Saturday, January 11, 2020

We're All Stories in the End

I was reading about the elements of a flawed character and they were talking about how characters without flaws have no story. That progress cannot occur if we just accept their mental and moral states as they are because then there is no call to action.

...by accepting the status quo of their mental and moral states, we're refusing the call to adventure outright. They'd just exist in the same state they were in the setup, stagnant, somewhat lifeless.
The concept of life as a story is not a new one to me. In fact, it comes up in fiction fairly often: The TV show Castle where a mystery writer helps solve crimes based on how he would've written the story. The movie Stranger Than Fiction where a man finds his life being narrated by a writer who is writing his life thinking it is merely a fiction she created. The Tales of the Five Hundred Kingdoms series of books by Mercedes Lackey which describes a world where the power of The Tradition pushes people's lives into the patterns of fairie tales, for better or worse.  It's very easy to accept this concept in the context of a fictional world, but it holds equally true for the real world as well.

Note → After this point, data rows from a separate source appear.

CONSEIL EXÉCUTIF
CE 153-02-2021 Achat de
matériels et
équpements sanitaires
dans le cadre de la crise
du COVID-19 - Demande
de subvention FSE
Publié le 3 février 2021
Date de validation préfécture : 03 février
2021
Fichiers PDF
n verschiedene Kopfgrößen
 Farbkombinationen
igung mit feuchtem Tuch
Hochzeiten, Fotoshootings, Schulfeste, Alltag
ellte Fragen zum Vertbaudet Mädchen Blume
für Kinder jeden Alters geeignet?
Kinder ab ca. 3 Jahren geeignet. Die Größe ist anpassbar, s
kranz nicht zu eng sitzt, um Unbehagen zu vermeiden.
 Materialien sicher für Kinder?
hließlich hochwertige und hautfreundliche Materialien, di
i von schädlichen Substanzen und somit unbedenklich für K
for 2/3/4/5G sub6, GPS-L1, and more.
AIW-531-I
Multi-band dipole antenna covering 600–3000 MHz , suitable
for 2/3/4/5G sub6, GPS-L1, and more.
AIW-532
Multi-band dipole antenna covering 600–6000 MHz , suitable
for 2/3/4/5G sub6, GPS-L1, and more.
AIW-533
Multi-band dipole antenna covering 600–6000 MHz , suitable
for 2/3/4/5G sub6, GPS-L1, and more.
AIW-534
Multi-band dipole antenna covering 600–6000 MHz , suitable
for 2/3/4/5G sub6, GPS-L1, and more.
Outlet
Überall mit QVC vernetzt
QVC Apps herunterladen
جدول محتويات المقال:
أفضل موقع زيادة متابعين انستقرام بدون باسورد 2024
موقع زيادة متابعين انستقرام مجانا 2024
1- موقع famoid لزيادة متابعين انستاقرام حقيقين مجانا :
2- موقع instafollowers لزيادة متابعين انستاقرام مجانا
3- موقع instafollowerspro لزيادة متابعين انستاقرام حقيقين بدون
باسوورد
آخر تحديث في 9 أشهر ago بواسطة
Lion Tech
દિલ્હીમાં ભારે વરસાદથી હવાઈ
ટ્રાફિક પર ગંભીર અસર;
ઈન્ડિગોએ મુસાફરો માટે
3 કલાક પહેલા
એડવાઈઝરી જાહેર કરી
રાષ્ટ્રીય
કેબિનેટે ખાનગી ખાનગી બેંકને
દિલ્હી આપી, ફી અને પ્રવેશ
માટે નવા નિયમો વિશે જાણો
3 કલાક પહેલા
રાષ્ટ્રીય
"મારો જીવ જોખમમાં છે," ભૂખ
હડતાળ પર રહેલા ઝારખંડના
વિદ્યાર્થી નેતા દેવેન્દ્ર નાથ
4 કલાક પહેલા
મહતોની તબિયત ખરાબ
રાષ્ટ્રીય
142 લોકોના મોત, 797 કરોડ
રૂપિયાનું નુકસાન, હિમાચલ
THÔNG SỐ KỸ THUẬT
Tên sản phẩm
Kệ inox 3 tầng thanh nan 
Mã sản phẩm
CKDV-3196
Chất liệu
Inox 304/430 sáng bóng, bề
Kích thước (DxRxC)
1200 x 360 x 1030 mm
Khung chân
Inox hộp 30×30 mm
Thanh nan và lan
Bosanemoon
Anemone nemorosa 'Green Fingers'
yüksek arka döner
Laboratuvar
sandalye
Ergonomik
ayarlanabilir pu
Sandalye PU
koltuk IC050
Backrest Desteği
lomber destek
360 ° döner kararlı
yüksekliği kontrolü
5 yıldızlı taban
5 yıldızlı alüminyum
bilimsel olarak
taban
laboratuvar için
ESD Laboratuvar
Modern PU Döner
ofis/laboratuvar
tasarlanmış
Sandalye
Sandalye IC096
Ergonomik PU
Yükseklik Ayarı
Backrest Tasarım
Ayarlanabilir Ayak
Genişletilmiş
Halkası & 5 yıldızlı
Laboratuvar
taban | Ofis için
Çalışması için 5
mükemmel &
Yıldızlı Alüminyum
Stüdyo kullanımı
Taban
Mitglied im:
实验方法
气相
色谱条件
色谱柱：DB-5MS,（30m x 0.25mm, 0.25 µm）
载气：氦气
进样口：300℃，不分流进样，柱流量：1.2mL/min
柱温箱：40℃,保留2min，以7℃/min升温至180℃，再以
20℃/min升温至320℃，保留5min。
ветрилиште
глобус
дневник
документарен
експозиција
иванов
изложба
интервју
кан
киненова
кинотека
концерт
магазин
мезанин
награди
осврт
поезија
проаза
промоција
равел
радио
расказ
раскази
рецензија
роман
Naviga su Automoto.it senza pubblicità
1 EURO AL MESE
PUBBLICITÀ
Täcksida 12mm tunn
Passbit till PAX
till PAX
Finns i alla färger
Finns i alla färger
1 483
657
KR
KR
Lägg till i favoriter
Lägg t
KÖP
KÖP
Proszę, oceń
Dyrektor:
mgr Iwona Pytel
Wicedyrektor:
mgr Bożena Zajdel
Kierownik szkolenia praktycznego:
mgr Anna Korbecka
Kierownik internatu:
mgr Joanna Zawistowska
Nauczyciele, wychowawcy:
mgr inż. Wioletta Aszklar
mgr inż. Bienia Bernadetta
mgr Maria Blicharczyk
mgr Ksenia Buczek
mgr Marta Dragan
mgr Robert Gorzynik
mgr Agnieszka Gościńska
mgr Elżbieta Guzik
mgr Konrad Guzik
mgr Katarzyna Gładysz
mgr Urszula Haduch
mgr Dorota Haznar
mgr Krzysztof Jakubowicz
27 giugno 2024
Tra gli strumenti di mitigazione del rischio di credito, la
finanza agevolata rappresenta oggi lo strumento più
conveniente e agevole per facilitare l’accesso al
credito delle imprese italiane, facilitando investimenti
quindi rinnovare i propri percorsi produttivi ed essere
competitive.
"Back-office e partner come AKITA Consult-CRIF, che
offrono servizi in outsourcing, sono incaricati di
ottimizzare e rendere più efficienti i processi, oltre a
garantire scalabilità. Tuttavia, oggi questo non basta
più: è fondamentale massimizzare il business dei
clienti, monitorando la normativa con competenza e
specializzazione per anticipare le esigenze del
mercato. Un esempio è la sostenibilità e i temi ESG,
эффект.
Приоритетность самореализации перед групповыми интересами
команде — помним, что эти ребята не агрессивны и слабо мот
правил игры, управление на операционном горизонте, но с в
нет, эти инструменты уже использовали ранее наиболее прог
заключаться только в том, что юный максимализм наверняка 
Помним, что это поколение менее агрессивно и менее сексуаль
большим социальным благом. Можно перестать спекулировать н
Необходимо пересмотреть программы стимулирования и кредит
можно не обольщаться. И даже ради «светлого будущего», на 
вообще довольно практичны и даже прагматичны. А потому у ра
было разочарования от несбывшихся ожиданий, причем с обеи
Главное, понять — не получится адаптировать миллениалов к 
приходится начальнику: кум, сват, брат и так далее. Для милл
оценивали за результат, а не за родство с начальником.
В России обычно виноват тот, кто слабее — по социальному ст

Not that long ago I started seeing a therapist to help me get my anxiety and depression under control. This past session he really made me think because he pointed out that my tendency to react in certain ways is a choice. There may be underlying things from my past that cause me to continually make that choice but it is a choice nonetheless. Getting better requires me to start making different choices when presented with those situations. It's not an easy thing to do but it is a necessary one.

Today it clicked for me that I'm the main character of my own story and that just accepting my flaws as they are keeps me just as stagnant and lifeless as though I were poorly written character. My story can go nowhere if I don't accept the call to adventure and fight through the discomfort of the unknown towards what I can only hope is a happy ending.

Life is the most complex and compelling story you will ever tell. You are both the main character and the author at the same time, take advantage of that. Heed the call to adventure and make your story memorable. I know that's what I'm planning on doing.

Wednesday, January 1, 2020

Happy New Year 2020

My biggest resolution going into 2020 is to be more consistent about writing. I have had this blog for 5 years now and have been horrible about posting. I haven't been any better about my fiction writing either, though I did manage to complete another short story and have it published.

For Christmas, my Mom enrolled me in a writing course being run by my local used book store and being taught by several local authors. I never thought I'd be able to go so it was an amazing present to receive. She believes in me as a writer, often more than I believe in myself. So for her, and for myself, I am going to throw myself into this. I've always been so scared of failing and am often my own worst critic when it comes to anything I create or do. But I've now had two of my stories chosen for publishing, that has to mean I'm doing something right. Right?

I've been so wrapped up in my depression and anxiety for the last year that I haven't let myself think that I could do anything. I stopped writing, crafting, even hanging out with friends. I haven't been taking the best care of myself, my Mom, or my home. It's beyond time for that to change. I started going to therapy to help me get my head right and deal with my past, now it's time for me to start working on giving myself a future.